Provided data.
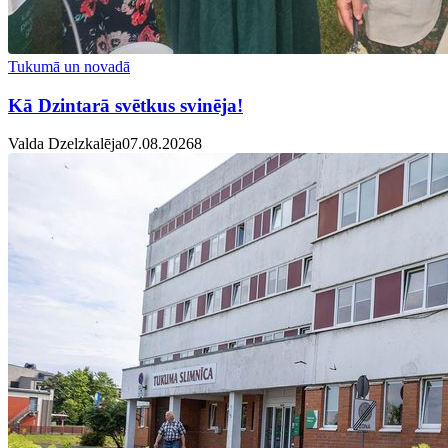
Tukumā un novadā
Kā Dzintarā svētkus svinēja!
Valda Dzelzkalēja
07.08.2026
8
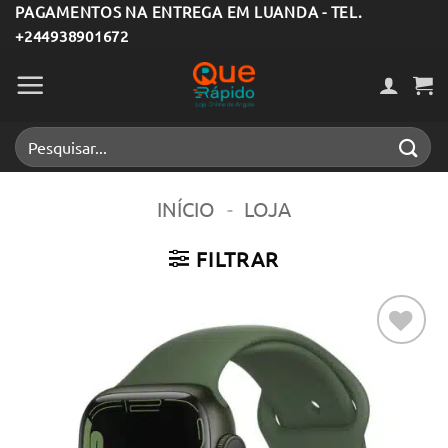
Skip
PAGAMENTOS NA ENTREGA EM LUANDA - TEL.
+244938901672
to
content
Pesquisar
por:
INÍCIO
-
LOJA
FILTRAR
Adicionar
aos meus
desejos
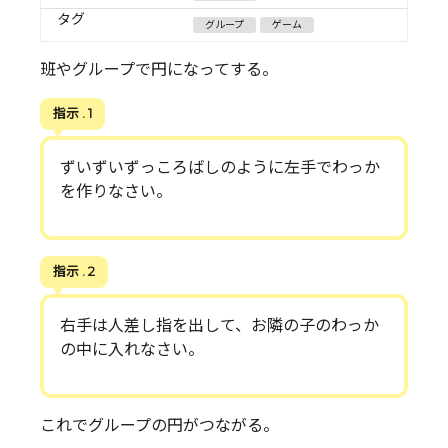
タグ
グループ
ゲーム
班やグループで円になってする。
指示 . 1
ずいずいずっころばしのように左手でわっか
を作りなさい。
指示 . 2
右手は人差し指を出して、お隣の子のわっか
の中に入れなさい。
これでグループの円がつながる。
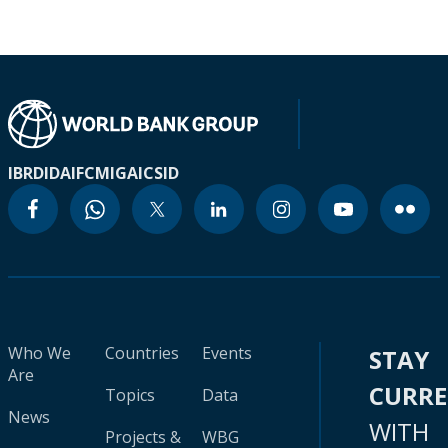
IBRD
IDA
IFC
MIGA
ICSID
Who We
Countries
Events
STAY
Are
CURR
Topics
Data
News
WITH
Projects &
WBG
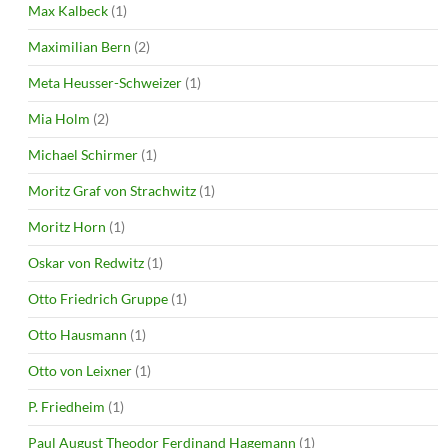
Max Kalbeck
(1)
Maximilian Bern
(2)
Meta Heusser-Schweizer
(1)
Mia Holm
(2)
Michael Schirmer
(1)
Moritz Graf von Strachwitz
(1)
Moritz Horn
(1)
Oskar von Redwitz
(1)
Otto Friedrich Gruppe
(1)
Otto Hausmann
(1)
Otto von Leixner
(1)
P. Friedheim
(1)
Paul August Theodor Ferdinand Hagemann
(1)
---
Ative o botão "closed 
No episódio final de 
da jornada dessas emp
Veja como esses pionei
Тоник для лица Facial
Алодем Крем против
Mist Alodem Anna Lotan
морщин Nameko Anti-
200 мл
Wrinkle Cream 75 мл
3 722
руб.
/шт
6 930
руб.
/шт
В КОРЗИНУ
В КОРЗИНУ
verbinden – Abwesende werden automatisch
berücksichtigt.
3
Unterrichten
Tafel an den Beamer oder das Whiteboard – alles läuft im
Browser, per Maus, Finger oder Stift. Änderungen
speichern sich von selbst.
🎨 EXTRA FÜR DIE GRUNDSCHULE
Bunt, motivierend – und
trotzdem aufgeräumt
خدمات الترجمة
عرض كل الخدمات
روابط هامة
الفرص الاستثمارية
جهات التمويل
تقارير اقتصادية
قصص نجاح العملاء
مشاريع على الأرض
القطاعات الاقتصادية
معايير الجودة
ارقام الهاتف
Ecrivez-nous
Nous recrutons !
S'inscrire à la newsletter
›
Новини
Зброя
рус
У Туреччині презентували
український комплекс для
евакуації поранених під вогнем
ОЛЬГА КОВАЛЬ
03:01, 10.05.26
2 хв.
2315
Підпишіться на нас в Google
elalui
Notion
* * *
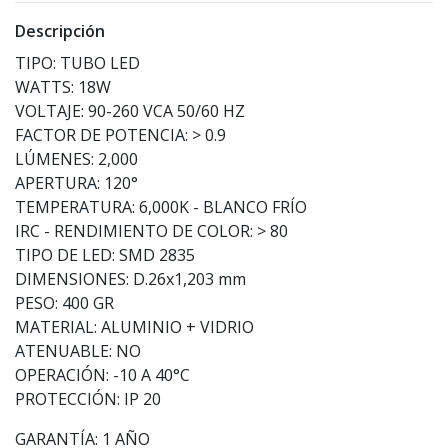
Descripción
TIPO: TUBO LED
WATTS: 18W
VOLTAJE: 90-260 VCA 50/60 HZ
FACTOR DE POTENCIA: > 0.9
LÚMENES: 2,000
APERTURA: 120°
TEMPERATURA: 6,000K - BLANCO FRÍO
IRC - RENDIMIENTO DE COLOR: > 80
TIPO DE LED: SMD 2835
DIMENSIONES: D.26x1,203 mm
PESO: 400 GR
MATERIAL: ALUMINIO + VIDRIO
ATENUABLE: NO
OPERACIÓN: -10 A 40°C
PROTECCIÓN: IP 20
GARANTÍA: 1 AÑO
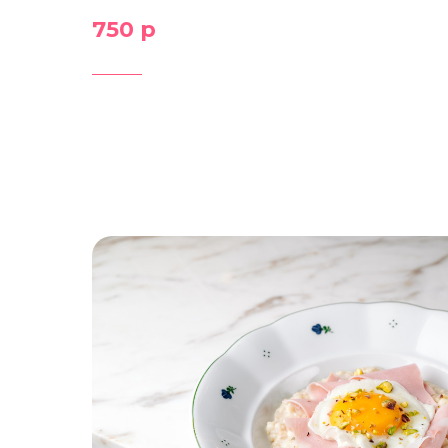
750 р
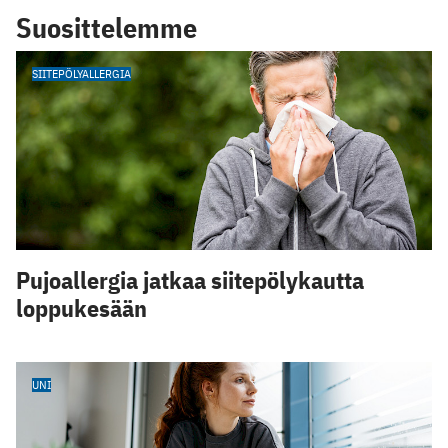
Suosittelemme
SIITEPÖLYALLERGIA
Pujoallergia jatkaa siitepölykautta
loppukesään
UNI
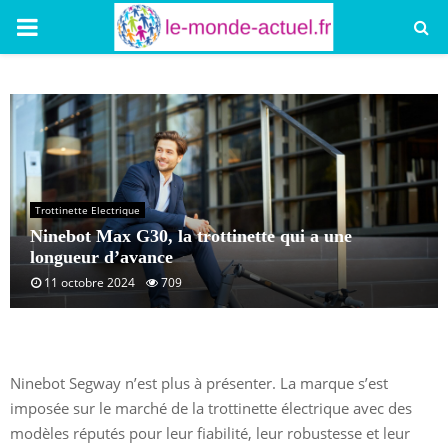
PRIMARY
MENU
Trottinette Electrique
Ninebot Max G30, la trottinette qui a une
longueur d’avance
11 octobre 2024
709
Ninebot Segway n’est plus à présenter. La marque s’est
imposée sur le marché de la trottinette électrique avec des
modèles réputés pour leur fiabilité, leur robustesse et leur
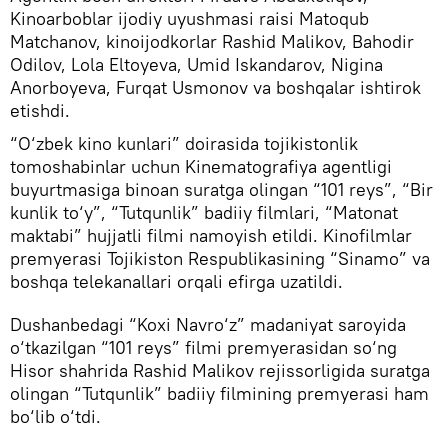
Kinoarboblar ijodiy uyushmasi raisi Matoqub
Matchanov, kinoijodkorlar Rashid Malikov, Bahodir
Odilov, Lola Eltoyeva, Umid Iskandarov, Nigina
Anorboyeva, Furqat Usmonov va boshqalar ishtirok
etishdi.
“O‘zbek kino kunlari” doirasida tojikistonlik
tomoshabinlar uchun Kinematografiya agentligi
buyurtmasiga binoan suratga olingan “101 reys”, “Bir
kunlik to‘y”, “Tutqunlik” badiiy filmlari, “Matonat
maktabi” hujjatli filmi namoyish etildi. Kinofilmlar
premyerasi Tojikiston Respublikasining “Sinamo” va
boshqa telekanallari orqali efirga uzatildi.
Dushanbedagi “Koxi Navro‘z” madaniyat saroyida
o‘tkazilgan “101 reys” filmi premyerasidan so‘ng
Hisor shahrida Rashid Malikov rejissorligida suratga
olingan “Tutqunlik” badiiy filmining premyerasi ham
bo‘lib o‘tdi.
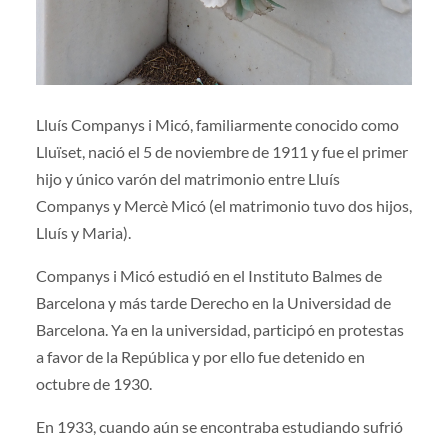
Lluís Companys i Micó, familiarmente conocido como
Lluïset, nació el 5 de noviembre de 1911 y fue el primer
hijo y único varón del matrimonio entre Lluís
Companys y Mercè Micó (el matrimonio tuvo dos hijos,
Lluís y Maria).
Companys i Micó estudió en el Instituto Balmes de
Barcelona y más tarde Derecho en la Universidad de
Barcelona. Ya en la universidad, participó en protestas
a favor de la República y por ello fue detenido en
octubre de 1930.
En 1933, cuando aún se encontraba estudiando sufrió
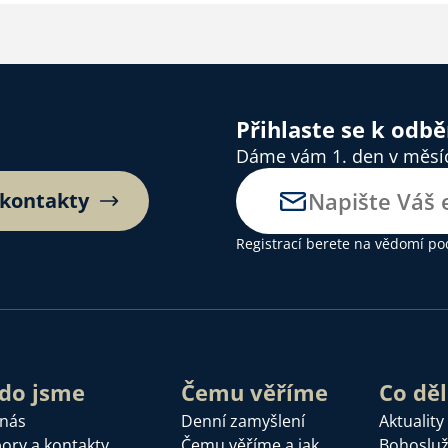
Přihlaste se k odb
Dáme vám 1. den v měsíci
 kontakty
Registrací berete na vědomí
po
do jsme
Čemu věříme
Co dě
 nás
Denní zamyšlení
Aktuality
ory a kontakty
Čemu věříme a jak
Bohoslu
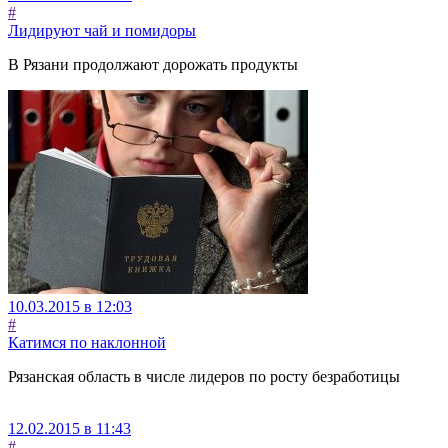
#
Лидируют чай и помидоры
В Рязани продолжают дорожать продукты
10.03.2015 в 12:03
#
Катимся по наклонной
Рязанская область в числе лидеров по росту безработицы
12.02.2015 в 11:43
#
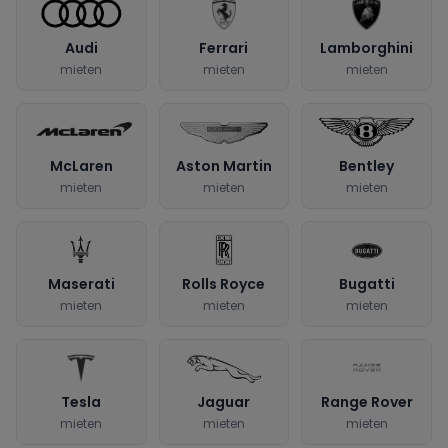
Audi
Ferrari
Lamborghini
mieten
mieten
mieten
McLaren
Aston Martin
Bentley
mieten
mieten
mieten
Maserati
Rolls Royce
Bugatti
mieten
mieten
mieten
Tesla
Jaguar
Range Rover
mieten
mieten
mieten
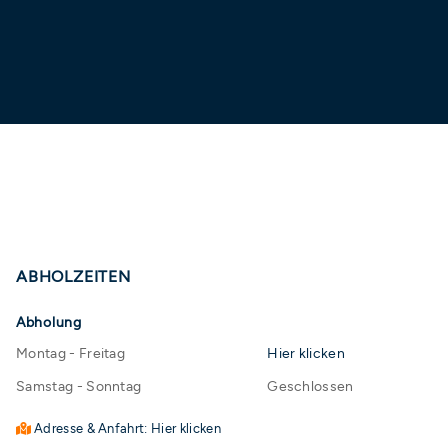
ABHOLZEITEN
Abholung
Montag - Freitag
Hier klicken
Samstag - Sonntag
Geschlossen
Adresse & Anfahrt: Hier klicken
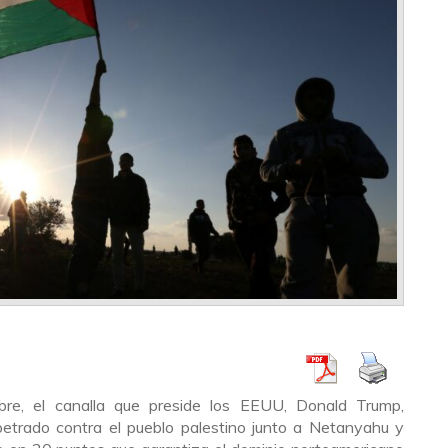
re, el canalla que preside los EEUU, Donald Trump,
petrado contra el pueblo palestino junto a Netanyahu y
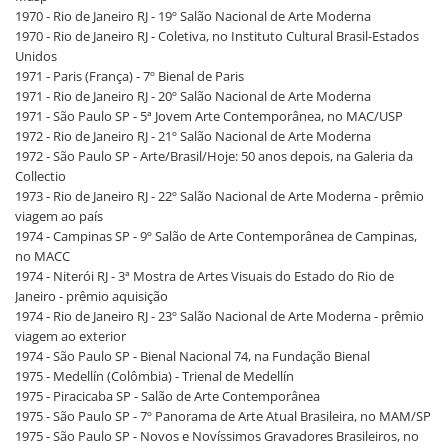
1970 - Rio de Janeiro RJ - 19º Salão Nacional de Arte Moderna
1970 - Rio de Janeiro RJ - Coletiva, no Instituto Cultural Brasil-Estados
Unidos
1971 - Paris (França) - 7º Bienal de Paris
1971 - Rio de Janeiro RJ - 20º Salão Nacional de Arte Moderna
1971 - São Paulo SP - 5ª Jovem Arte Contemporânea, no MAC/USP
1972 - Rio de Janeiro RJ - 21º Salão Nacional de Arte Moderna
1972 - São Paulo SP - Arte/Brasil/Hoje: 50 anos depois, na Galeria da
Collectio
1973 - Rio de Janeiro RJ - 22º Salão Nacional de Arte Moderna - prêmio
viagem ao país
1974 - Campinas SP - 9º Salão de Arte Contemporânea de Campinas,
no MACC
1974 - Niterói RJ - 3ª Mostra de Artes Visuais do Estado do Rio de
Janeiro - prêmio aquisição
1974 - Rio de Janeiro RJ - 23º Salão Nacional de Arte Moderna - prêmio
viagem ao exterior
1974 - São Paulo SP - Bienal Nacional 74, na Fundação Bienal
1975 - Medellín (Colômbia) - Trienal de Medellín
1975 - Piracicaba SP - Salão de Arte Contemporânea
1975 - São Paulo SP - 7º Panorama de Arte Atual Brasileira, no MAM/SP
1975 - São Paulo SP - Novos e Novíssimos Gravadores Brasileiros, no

Exercise aim. I'd like the lines above from the one with "1975 - Medellín" up to and including the one with "1975 - São Paulo SP - Novos" copied exactly, with no other lines.

Answer section.
1975 - Medellín (Colômbia) - Trienal de Medellín
1975 - Piracicaba SP - Salão de Arte Contemporânea
1975 - São Paulo SP - 7º Panorama de Arte Atual Brasileira, no MAM/SP
1975 - São Paulo SP - Novos e Novíssimos Gravadores Brasileiros, no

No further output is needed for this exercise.